A subgroup analysis for all these pre-operative mechanical factors was also done – pre-op BMI, diagnosis of OA or RA, pre-op alignment and pre-op range of motion were not found to be significant predictors of late or early periprosthetic fractures. However, the side of surgery was significantly higher in the early PPF group (p=0.0407). This further confirmed that pre-operative factors like alignment, range of motion and BMI were not likely to have significant effects on periprosthetic fractures, but again highlighted this interesting finding of left sided TKAs being more likely to sustain fracture.

Our study has several strengths: our matched patient groups (controlled for age, gender and BMI) allowed us to minimize confounding factors. In addition, study data was prospectively collected via our hospital registry and this allowed minimisation of recall bias. To our knowledge, there are few studies in current literature which analyse the association between side of surgery, coronal alignment and the incidence of PPF.

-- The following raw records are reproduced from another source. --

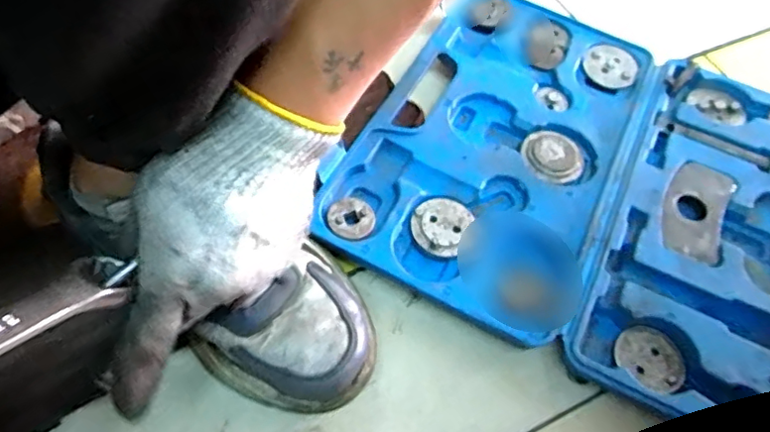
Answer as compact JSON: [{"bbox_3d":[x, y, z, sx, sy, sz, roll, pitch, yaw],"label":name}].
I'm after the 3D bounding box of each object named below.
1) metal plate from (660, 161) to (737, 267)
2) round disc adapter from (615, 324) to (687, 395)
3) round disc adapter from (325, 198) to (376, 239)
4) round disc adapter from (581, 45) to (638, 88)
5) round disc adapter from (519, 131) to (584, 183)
[{"bbox_3d":[0.249,-0.008,0.460,0.047,0.006,0.099,27,59,12],"label":"metal plate"},{"bbox_3d":[0.184,0.099,0.400,0.037,0.009,0.046,-38,68,-25],"label":"round disc adapter"},{"bbox_3d":[-0.026,0.003,0.432,0.034,0.011,0.036,2,58,-4],"label":"round disc adapter"},{"bbox_3d":[0.217,-0.145,0.556,0.052,0.005,0.046,40,78,14],"label":"round disc adapter"},{"bbox_3d":[0.140,-0.051,0.482,0.052,0.007,0.046,17,58,5],"label":"round disc adapter"}]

The limitations of our study is that of a relatively small sample size (though power analysis revealed our study to be adequately powered). In addition, not all patients had their bone mineral density measured and a large majority of our patients were female; and therefore likely to also have underlying osteoporosis. This bias was minimised by matching the control group for age and gender.

Additionally, both groups of patients were not heterogeneous in terms of implant type (CR or PS implant), resurfacing of patella or surgical approach, which could represent possible confounders. Although the numbers of CR and PS implants were significantly different between the fracture and non-fracture groups, previous studies have shown no difference in rate of periprosthetic fractures for CR or PS implants[22].

Conclusion

Periprosthetic fractures are largely not influenced by preoperative mechanical factors like coronal alignment and range of motion, but rather by intra-operative technical events, specifically anterior femoral notching. Hence, careful emphasis on operative techniques could mitigate this devastating complication regardless of the pre-surgical mechanical alignment or range of motion.